[Data entries]
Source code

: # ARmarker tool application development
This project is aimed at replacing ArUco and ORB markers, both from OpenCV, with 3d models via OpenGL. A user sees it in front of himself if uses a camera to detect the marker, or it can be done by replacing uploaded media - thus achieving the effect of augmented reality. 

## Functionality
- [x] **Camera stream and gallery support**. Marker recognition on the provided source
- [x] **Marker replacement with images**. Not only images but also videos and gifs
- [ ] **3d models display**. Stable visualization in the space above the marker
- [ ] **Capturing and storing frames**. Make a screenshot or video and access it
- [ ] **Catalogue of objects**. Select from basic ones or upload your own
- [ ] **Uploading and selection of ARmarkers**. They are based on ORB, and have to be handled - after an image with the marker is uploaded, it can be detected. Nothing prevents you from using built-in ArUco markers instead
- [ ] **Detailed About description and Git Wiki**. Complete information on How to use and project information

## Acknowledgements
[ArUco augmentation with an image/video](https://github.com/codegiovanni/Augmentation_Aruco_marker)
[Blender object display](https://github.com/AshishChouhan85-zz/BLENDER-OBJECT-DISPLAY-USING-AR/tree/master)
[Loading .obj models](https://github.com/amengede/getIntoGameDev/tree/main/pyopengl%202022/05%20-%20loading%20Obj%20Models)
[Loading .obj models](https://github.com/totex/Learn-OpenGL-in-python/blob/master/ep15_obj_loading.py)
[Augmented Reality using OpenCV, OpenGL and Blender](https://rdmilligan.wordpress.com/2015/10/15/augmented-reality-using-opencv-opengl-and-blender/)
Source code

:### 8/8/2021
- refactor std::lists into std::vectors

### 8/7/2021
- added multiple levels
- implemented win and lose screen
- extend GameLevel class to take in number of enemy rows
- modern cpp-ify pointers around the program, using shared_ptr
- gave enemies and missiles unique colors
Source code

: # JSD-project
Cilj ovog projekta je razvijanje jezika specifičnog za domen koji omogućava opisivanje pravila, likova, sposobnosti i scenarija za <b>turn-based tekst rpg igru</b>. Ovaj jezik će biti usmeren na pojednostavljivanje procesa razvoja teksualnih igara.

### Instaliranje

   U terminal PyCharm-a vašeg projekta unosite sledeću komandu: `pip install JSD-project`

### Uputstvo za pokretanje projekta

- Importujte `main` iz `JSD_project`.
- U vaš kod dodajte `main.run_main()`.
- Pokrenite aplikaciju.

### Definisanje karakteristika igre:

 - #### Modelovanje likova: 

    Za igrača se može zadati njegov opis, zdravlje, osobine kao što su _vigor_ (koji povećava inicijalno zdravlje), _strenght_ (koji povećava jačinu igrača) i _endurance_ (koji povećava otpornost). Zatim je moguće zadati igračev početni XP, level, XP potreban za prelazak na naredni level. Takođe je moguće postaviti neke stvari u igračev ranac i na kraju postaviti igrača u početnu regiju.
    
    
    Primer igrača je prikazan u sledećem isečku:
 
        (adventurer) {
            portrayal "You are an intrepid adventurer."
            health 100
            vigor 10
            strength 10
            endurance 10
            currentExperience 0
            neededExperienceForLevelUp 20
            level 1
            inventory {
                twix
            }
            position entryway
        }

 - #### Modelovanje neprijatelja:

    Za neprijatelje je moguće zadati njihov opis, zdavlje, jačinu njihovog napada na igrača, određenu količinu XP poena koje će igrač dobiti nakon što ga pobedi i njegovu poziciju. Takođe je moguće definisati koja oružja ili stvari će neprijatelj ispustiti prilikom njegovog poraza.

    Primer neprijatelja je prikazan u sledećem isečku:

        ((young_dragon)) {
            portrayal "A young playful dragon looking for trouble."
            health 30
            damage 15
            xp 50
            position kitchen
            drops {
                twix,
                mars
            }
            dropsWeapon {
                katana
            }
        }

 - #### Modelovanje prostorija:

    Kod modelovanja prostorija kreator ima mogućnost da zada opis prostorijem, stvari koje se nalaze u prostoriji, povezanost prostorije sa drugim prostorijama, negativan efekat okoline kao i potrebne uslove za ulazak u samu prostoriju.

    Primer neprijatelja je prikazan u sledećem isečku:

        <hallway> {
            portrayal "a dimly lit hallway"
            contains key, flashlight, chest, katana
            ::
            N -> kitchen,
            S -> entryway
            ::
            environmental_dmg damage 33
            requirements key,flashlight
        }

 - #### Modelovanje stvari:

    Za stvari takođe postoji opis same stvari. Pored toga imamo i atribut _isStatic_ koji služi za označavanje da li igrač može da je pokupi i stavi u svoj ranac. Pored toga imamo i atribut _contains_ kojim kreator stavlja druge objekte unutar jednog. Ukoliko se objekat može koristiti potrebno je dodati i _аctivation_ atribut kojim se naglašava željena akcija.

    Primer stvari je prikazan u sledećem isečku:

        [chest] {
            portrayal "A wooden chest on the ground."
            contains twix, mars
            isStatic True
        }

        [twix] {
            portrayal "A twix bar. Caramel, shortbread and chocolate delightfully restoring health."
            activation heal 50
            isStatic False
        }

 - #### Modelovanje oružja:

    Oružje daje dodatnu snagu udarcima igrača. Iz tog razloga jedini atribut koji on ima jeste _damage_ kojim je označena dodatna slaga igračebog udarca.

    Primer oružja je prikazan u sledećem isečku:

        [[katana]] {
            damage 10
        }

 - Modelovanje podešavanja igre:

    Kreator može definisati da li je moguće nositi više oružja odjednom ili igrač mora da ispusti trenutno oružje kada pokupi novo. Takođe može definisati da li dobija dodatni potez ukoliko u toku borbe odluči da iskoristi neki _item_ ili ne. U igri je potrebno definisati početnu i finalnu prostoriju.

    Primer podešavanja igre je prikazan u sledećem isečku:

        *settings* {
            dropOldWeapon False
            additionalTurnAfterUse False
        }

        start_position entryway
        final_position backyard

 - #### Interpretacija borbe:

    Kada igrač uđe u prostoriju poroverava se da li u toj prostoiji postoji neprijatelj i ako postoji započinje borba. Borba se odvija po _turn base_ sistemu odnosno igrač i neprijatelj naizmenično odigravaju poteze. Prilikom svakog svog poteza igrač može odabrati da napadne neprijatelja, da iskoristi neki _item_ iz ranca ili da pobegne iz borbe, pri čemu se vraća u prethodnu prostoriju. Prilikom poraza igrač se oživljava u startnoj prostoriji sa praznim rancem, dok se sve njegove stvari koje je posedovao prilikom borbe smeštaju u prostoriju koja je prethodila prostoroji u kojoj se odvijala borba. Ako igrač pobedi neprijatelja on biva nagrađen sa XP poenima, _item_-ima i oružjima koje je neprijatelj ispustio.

__Directive__. Answer with one number: how many lines of the entries above include the word "display".

__Written answer__. 2